Collected data:
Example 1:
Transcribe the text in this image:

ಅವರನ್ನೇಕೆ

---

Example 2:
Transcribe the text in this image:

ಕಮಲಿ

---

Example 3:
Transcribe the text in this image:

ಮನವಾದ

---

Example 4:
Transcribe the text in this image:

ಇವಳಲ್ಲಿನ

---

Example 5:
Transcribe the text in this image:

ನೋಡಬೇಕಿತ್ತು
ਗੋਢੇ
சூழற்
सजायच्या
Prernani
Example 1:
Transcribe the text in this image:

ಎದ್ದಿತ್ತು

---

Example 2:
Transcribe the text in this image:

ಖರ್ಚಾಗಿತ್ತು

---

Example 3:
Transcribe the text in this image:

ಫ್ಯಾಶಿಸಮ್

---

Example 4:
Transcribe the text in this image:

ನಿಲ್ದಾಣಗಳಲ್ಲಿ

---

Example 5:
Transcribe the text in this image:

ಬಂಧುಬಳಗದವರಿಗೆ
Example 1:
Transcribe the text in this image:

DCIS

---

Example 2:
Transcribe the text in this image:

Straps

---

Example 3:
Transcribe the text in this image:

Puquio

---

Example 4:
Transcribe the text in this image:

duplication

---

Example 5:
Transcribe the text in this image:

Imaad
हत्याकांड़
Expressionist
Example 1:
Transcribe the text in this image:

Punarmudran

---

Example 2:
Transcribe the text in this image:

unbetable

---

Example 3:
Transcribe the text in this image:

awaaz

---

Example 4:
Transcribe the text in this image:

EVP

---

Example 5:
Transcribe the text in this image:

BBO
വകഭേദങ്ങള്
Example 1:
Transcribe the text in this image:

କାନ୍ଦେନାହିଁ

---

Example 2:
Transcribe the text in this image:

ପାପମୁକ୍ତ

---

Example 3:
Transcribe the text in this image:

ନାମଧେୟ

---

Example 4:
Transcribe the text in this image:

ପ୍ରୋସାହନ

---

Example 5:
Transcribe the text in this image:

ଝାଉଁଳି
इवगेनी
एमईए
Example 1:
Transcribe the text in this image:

# Task description:
Each of the lines above must appear again, unchanged.

# Answer box:
Example 1:
Transcribe the text in this image:

ಅವರನ್ನೇಕೆ

---

Example 2:
Transcribe the text in this image:

ಕಮಲಿ

---

Example 3:
Transcribe the text in this image:

ಮನವಾದ

---

Example 4:
Transcribe the text in this image:

ಇವಳಲ್ಲಿನ

---

Example 5:
Transcribe the text in this image:

ನೋಡಬೇಕಿತ್ತು
ਗੋਢੇ
சூழற்
सजायच्या
Prernani
Example 1:
Transcribe the text in this image:

ಎದ್ದಿತ್ತು

---

Example 2:
Transcribe the text in this image:

ಖರ್ಚಾಗಿತ್ತು

---

Example 3:
Transcribe the text in this image:

ಫ್ಯಾಶಿಸಮ್

---

Example 4:
Transcribe the text in this image:

ನಿಲ್ದಾಣಗಳಲ್ಲಿ

---

Example 5:
Transcribe the text in this image:

ಬಂಧುಬಳಗದವರಿಗೆ
Example 1:
Transcribe the text in this image:

DCIS

---

Example 2:
Transcribe the text in this image:

Straps

---

Example 3:
Transcribe the text in this image:

Puquio

---

Example 4:
Transcribe the text in this image:

duplication

---

Example 5:
Transcribe the text in this image:

Imaad
हत्याकांड़
Expressionist
Example 1:
Transcribe the text in this image:

Punarmudran

---

Example 2:
Transcribe the text in this image:

unbetable

---

Example 3:
Transcribe the text in this image:

awaaz

---

Example 4:
Transcribe the text in this image:

EVP

---

Example 5:
Transcribe the text in this image:

BBO
വകഭേദങ്ങള്
Example 1:
Transcribe the text in this image:

କାନ୍ଦେନାହିଁ

---

Example 2:
Transcribe the text in this image:

ପାପମୁକ୍ତ

---

Example 3:
Transcribe the text in this image:

ନାମଧେୟ

---

Example 4:
Transcribe the text in this image:

ପ୍ରୋସାହନ

---

Example 5:
Transcribe the text in this image:

ଝାଉଁଳି
इवगेनी
एमईए
Example 1:
Transcribe the text in this image:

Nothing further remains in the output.